- [Met de informatie]
**A)** Sinds welk jaar bestaat er volgens de tekst over de Klepper Aerius een verlengde uitvoering van de Aerius I?
**B)** Geef alsjeblieft uit de tekst over de Klepper Aerius het stuk van "Ook is in de" tot en met "de Aerius I." letterlijk terug.
**C)** Welke kleuren worden in de tekst over de Klepper Aerius gebruikt om de onderdelen in de dwarsdoorsnede aan te duiden? Noem ze allemaal.

- [Tekstfragment]
______
De boot
De Klepper Aerius

dwarsdoorsnede ter hoogte van een kuipspantje. sponsons zijn roze, langsdelen geel en zwart, spantje lichtbruin, aluminium delen grijs
Het ontwerp van de Klepper Aerius stamt uit 1953, of in ieder geval begin jaren '50, de verschillende bronnen zijn het niet allemaal eens.
De belangrijkste vernieuwing in de Aerius, en ook de reden voor zijn aanduiding was het toevoegen van twee luchtkamers (ook wel sponsons geheten) die aan beide zijden in de lengterichting tussen geraamte en huid liggen. Bij opblazen wordt de huid daarmee strak om het geraamte getrokken, terwijl ze meteen ook voor extra stabiliteit en drijfvermogen zorgen. Of Klepper de eerste hiermee was weet ik niet, feit is wel dat bijna alle andere vouwboten ze ook hebben.
Klepper ging nog een stap verder met de Aerius Quattro, die aan beide kanten twee luchtkamers boven elkaar heeft. Door de bovenste en onderste verschillend hard op te blazen kan de vorm van de romp, en daarmee ook de vaareigenschappen gewijzigd worden. Met de onderste hard opgeblazen heeft de romp een U vorm, is extreem stabiel, heeft groot draagvermogen maar is niet erg snel. Met alleen de bovenste opgeblazen heeft de romp meer een V vorm, en is de boot snel en net zo stabiel als een normale Aerius.
Hoewel de basisvorm van de Aerius sindsdien niet meer veranderd is zijn er in de loop van de tijd natuurlijk nog wel kleine aanpassingen geweest. Op sommige punten is er toch wel een tamelijk groot verschil tussen een geraamte uit 1955 en dat uit 1999. Ook na 1999 zijn de ontwikkelingen niet gestopt, de modellen na 1999 hebben bijvoorbeeld standaard een verstelbaar zitje gekregen, ook handig, maar een vaste is wel sneller te monteren!
Ook is in de loop der jaren de productietechniek aanmerkelijk verbeterd. Met moderne computergestuurde machines is een veel grotere nauwkeurigheid te bereiken, wat weer tot gevolg heeft dat de boot beter past en stijver te maken is, en dus beter vaart.

Aerius II Expedition
Behalve de één en tweepersoons Aerius zijn er ook de kleinere Aerius 2000 (of Tramp, zoals hij tegenwoordig heet), de Aerius Quattro tweezitter die door zijn dubbele sponsons ultra stabiel en populair is bij zwaargewichten, zeilers en de militairen (voor wie hij "Commando" heet), en de Aerius XXL, voor 3 à 4 personen.
Sinds 2004 is er ook een verlengde uitvoering van de Aerius I.
De meeste modellen zijn in verschillende uitvoeringen leverbaar, de Basic en de Expedition, die eigenlijk alleen in de huid verschillen. De Basic heeft een lichtgrijze huid, de Expedition een zwarte huid met extra beschermingsstrips over de kiel en kimmen geplakt, en heeft standaard ook een aantal andere zaken zoals peddeltassen op het dek.
______
- [Oefengegevens]
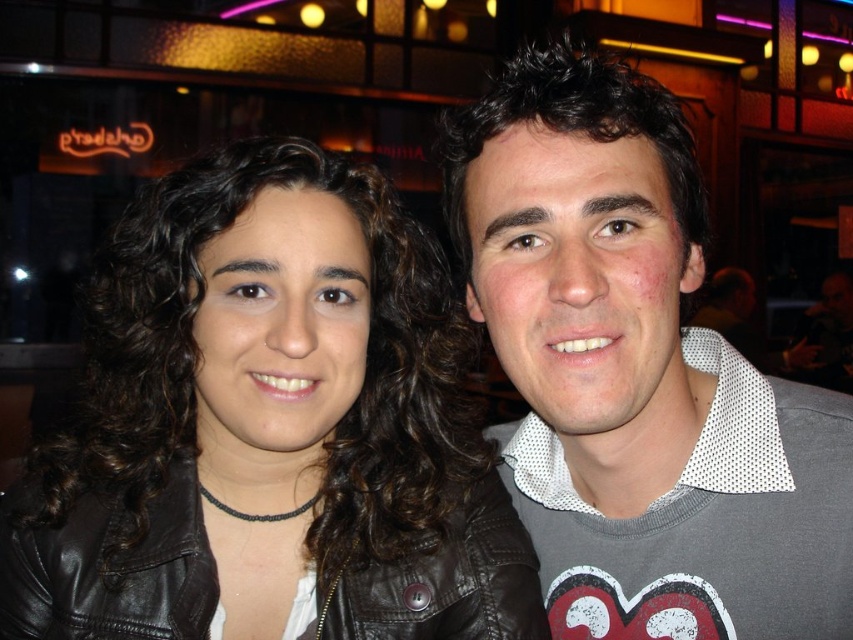
You are a photographer adjusting your camera settings to focus on two specific points in the scene. The first point is at coordinates point (42, 483) and the second is at point (523, 636). Which point should you focus on first if you want to ensure the closest object is in sharp focus?

Point (42, 483) is further to the viewer than point (523, 636), so you should focus on point (42, 483) first to ensure the closest object is in sharp focus.

You are a photographer trying to focus on the black leather jacket at upper left. You notice a point at coordinates (268,429). Is this point located on the black leather jacket at upper left?

Yes, the point at coordinates (268,429) is on the black leather jacket at upper left according to the description.

You are a photographer trying to adjust the lighting for a photo shoot. You notice the black leather jacket at upper left and the gray mesh shirt at center. Which object is positioned more to the left side of the image?

The black leather jacket at upper left is positioned more to the left side of the image than the gray mesh shirt at center.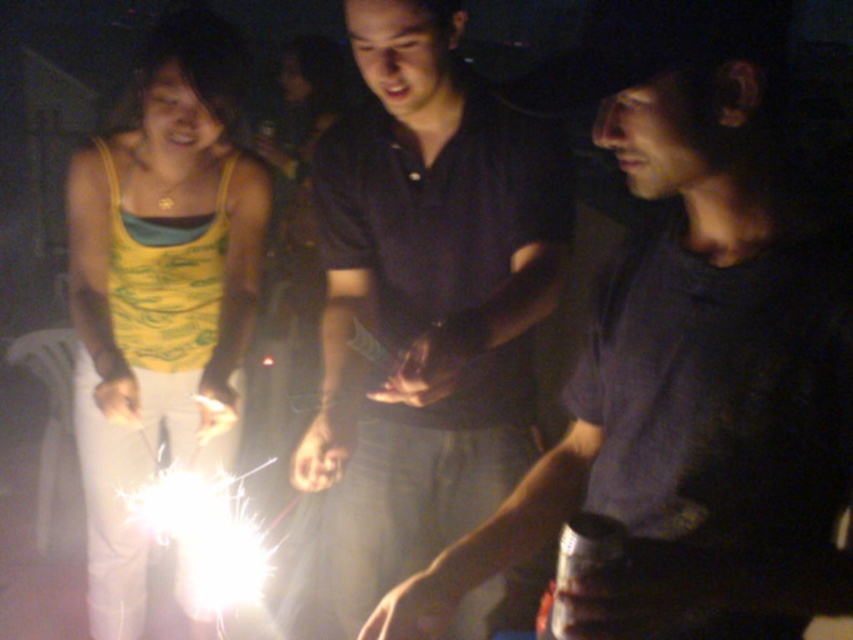
Does matte black shirt at center appear under yellow printed tank top at left?

Incorrect, matte black shirt at center is not positioned below yellow printed tank top at left.

Does matte black shirt at center have a larger size compared to yellow printed tank top at left?

Actually, matte black shirt at center might be smaller than yellow printed tank top at left.

I want to click on matte black shirt at center, so click(689, 352).

Is dark purple shirt at center shorter than yellow printed tank top at left?

Yes.

Who is shorter, dark purple shirt at center or yellow printed tank top at left?

With less height is dark purple shirt at center.

Which is behind, point (480, 625) or point (115, 324)?

Point (115, 324)

At what (x,y) coordinates should I click in order to perform the action: click on dark purple shirt at center. Please return your answer as a coordinate pair (x, y). Looking at the image, I should click on (425, 300).

Does matte black shirt at center appear on the right side of dark purple shirt at center?

Indeed, matte black shirt at center is positioned on the right side of dark purple shirt at center.

Is point (730, 305) less distant than point (402, 173)?

Yes.

Image resolution: width=853 pixels, height=640 pixels. Find the location of `matte black shirt at center`. matte black shirt at center is located at coordinates (689, 352).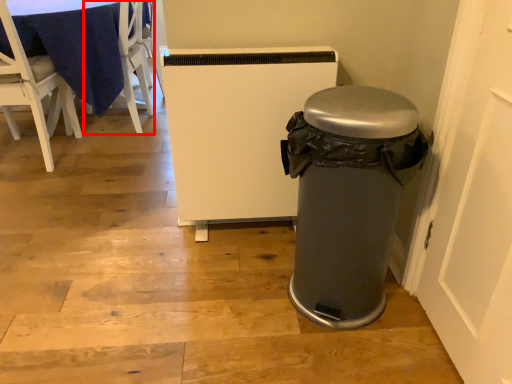
Question: From the image's perspective, what is the correct spatial relationship of chair (annotated by the red box) in relation to chair?

Choices:
 (A) above
 (B) below

Answer: (A)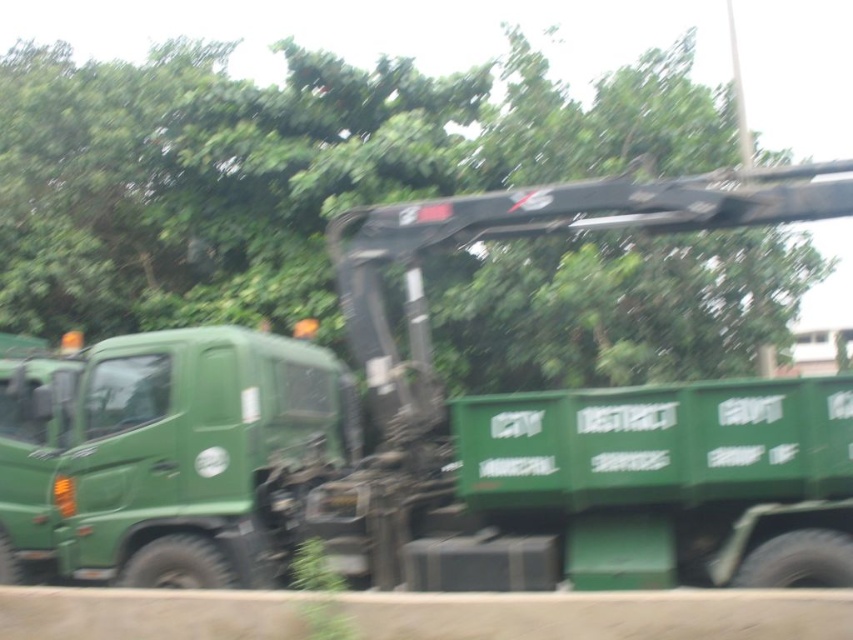
You are a city planner reviewing a photo of a green truck and a tree. The truck is labeled as the green matte tow truck at center and the tree is labeled as the green matte tree at upper center. Based on the image, which object appears smaller in the photo?

The green matte tow truck at center appears smaller in the photo compared to the green matte tree at upper center.

You are a city planner reviewing this image to assess potential safety hazards. The green matte tow truck at center and the green matte tree at upper center are both present. Based on their positions, is there a risk of the tree falling onto the truck during strong winds?

The green matte tow truck at center is positioned under green matte tree at upper center, so there is a risk of the tree falling onto the truck during strong winds.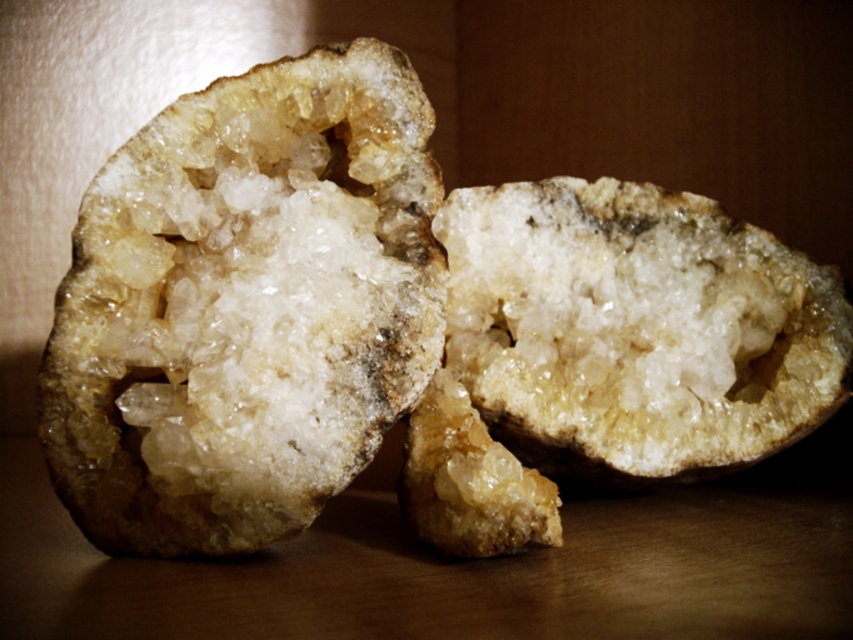
You are holding a flashlight and want to shine it on the point at coordinates point (378,216). If the flashlight has a maximum effective range of 3 feet, will it reach that point?

The distance of point (378,216) from viewer is 3.62 feet, which is beyond the flashlight effective range of 3 feet. Therefore, the flashlight will not reach the point (378,216).

You are a geologist examining the geode and its contents. You notice two translucent crystals at the center. Which one is bigger between the translucent crystal rock at center and the translucent crystal at center?

The translucent crystal rock at center has a larger size compared to the translucent crystal at center.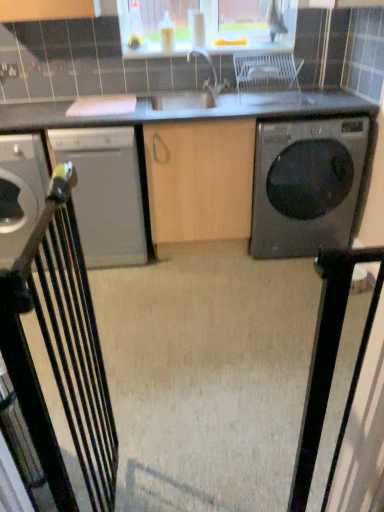
Question: Which is correct: white plastic chair at center, which appears as the 1th chair when viewed from the top, is inside metallic gray dishwasher at left, which is the 2th home appliance from right to left, or outside of it?

Choices:
 (A) inside
 (B) outside

Answer: (B)

Question: Does point (253, 72) appear closer or farther from the camera than point (19, 206)?

Choices:
 (A) farther
 (B) closer

Answer: (A)

Question: Which is nearer to the satin white dishwasher at left, placed as the 2th home appliance when sorted from left to right?

Choices:
 (A) metallic black gate at left, marked as the second chair in a right-to-left arrangement
 (B) white plastic chair at center, which appears as the 2th chair when ordered from the bottom
 (C) metallic gray dishwasher at left, which is the 2th home appliance from right to left
 (D) black glossy washing machine at right

Answer: (C)

Question: Which object is positioned farthest from the metallic black gate at left, the 2th chair positioned from the top?

Choices:
 (A) metallic gray dishwasher at left, which is the 2th home appliance from right to left
 (B) white plastic chair at center, the 1th chair viewed from the back
 (C) black glossy washing machine at right
 (D) satin white dishwasher at left, marked as the first home appliance in a right-to-left arrangement

Answer: (B)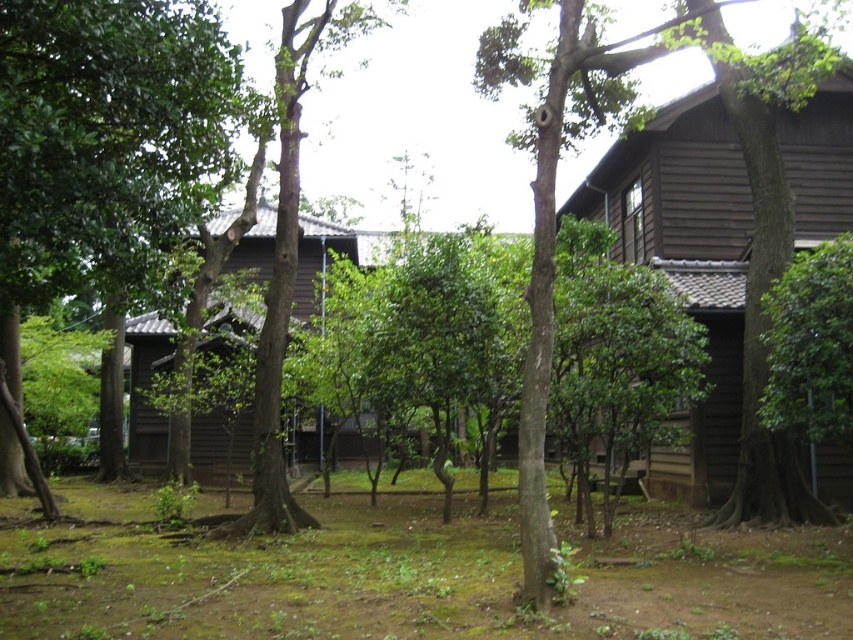
You are planning to set up a small garden in the green mossy ground at center and the wooden hut at right. Which area has a wider space to accommodate more plants?

The green mossy ground at center has a larger width than the wooden hut at right, so it can accommodate more plants.

You are standing in front of the traditional wooden building and want to walk to the point closer to you between point (440, 611) and point (136, 330). Which point should you head towards?

You should head towards point (440, 611) because it is closer to you than point (136, 330).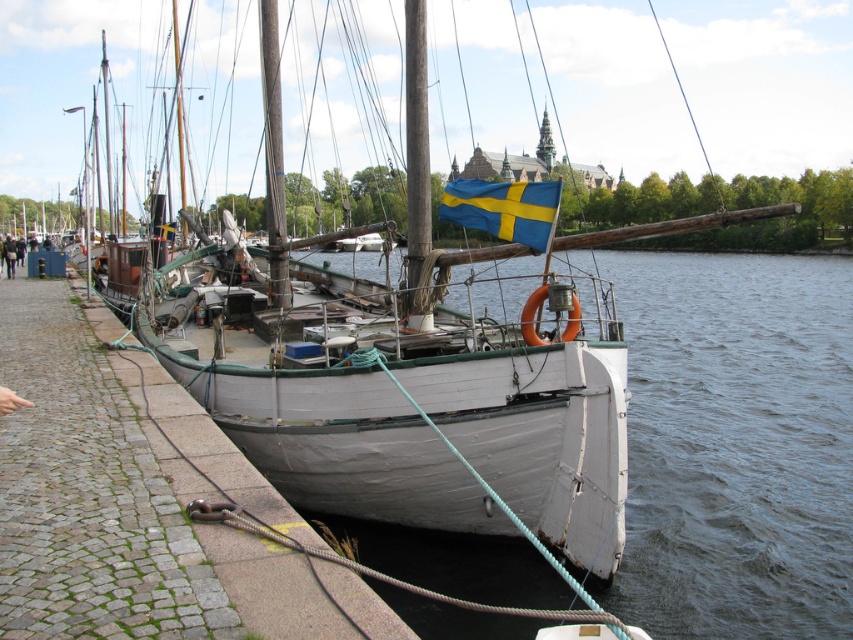
Is white matte water at lower center above gray stone dock at lower left?

Correct, white matte water at lower center is located above gray stone dock at lower left.

Which is in front, point (635, 314) or point (97, 612)?

Positioned in front is point (97, 612).

Locate an element on the screen. white matte water at lower center is located at coordinates coord(735,444).

Where is `white matte water at lower center`? This screenshot has width=853, height=640. white matte water at lower center is located at coordinates (735, 444).

Which is below, gray stone dock at lower left or blue/yellow fabric flag at upper center?

gray stone dock at lower left is below.

Is the position of gray stone dock at lower left less distant than that of blue/yellow fabric flag at upper center?

Yes, gray stone dock at lower left is in front of blue/yellow fabric flag at upper center.

Between point (112, 561) and point (535, 241), which one is positioned behind?

Positioned behind is point (535, 241).

Locate an element on the screen. gray stone dock at lower left is located at coordinates (117, 500).

Does point (796, 609) lie in front of point (500, 202)?

Yes, it is in front of point (500, 202).

Can you confirm if white matte water at lower center is thinner than blue/yellow fabric flag at upper center?

No.

Is point (660, 499) positioned before point (498, 192)?

No, (660, 499) is further to viewer.

At what (x,y) coordinates should I click in order to perform the action: click on white matte water at lower center. Please return your answer as a coordinate pair (x, y). Looking at the image, I should click on (735, 444).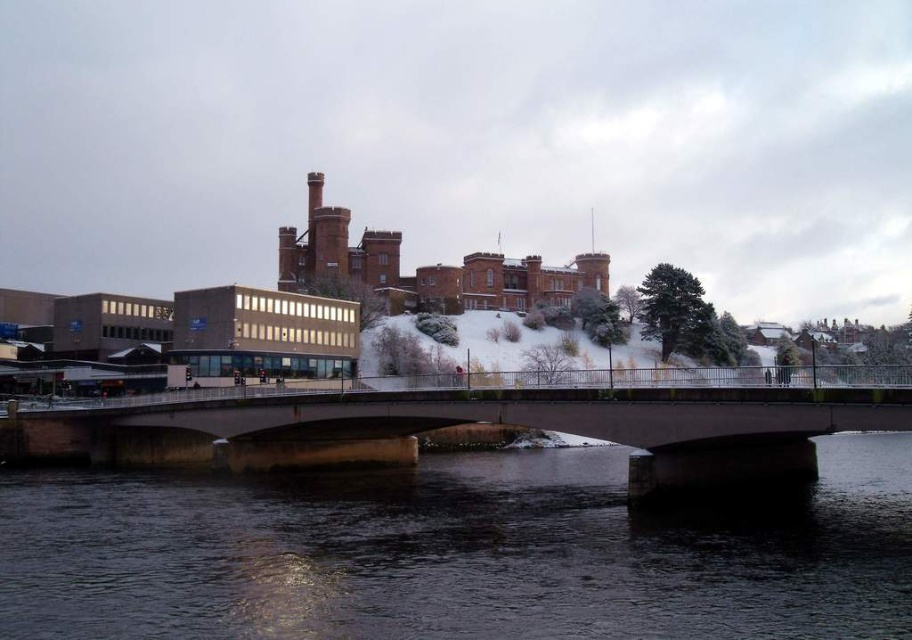
Question: Which object is positioned closest to the concrete bridge at center?

Choices:
 (A) black water at center
 (B) brown brick building at center

Answer: (A)

Question: Which object appears farthest from the camera in this image?

Choices:
 (A) black water at center
 (B) concrete bridge at center
 (C) brown brick building at center

Answer: (C)

Question: Does concrete bridge at center appear under brown brick building at center?

Choices:
 (A) yes
 (B) no

Answer: (A)

Question: Is black water at center to the right of brown brick building at center from the viewer's perspective?

Choices:
 (A) yes
 (B) no

Answer: (A)

Question: Is black water at center wider than brown brick building at center?

Choices:
 (A) yes
 (B) no

Answer: (A)

Question: Estimate the real-world distances between objects in this image. Which object is closer to the brown brick building at center?

Choices:
 (A) black water at center
 (B) concrete bridge at center

Answer: (A)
______
- [Uitgewerkte opdracht]
**A)** Sinds 2004.

**B)**
Ook is in de loop der jaren de productietechniek aanmerkelijk verbeterd. Met moderne computergestuurde machines is een veel grotere nauwkeurigheid te bereiken, wat weer tot gevolg heeft dat de boot beter past en stijver te maken is, en dus beter vaart.

Aerius II Expedition
Behalve de één en tweepersoons Aerius zijn er ook de kleinere Aerius 2000 (of Tramp, zoals hij tegenwoordig heet), de Aerius Quattro tweezitter die door zijn dubbele sponsons ultra stabiel en populair is bij zwaargewichten, zeilers en de militairen (voor wie hij "Commando" heet), en de Aerius XXL, voor 3 à 4 personen.
Sinds 2004 is er ook een verlengde uitvoering van de Aerius I.

**C)** Roze, geel, zwart, lichtbruin en grijs.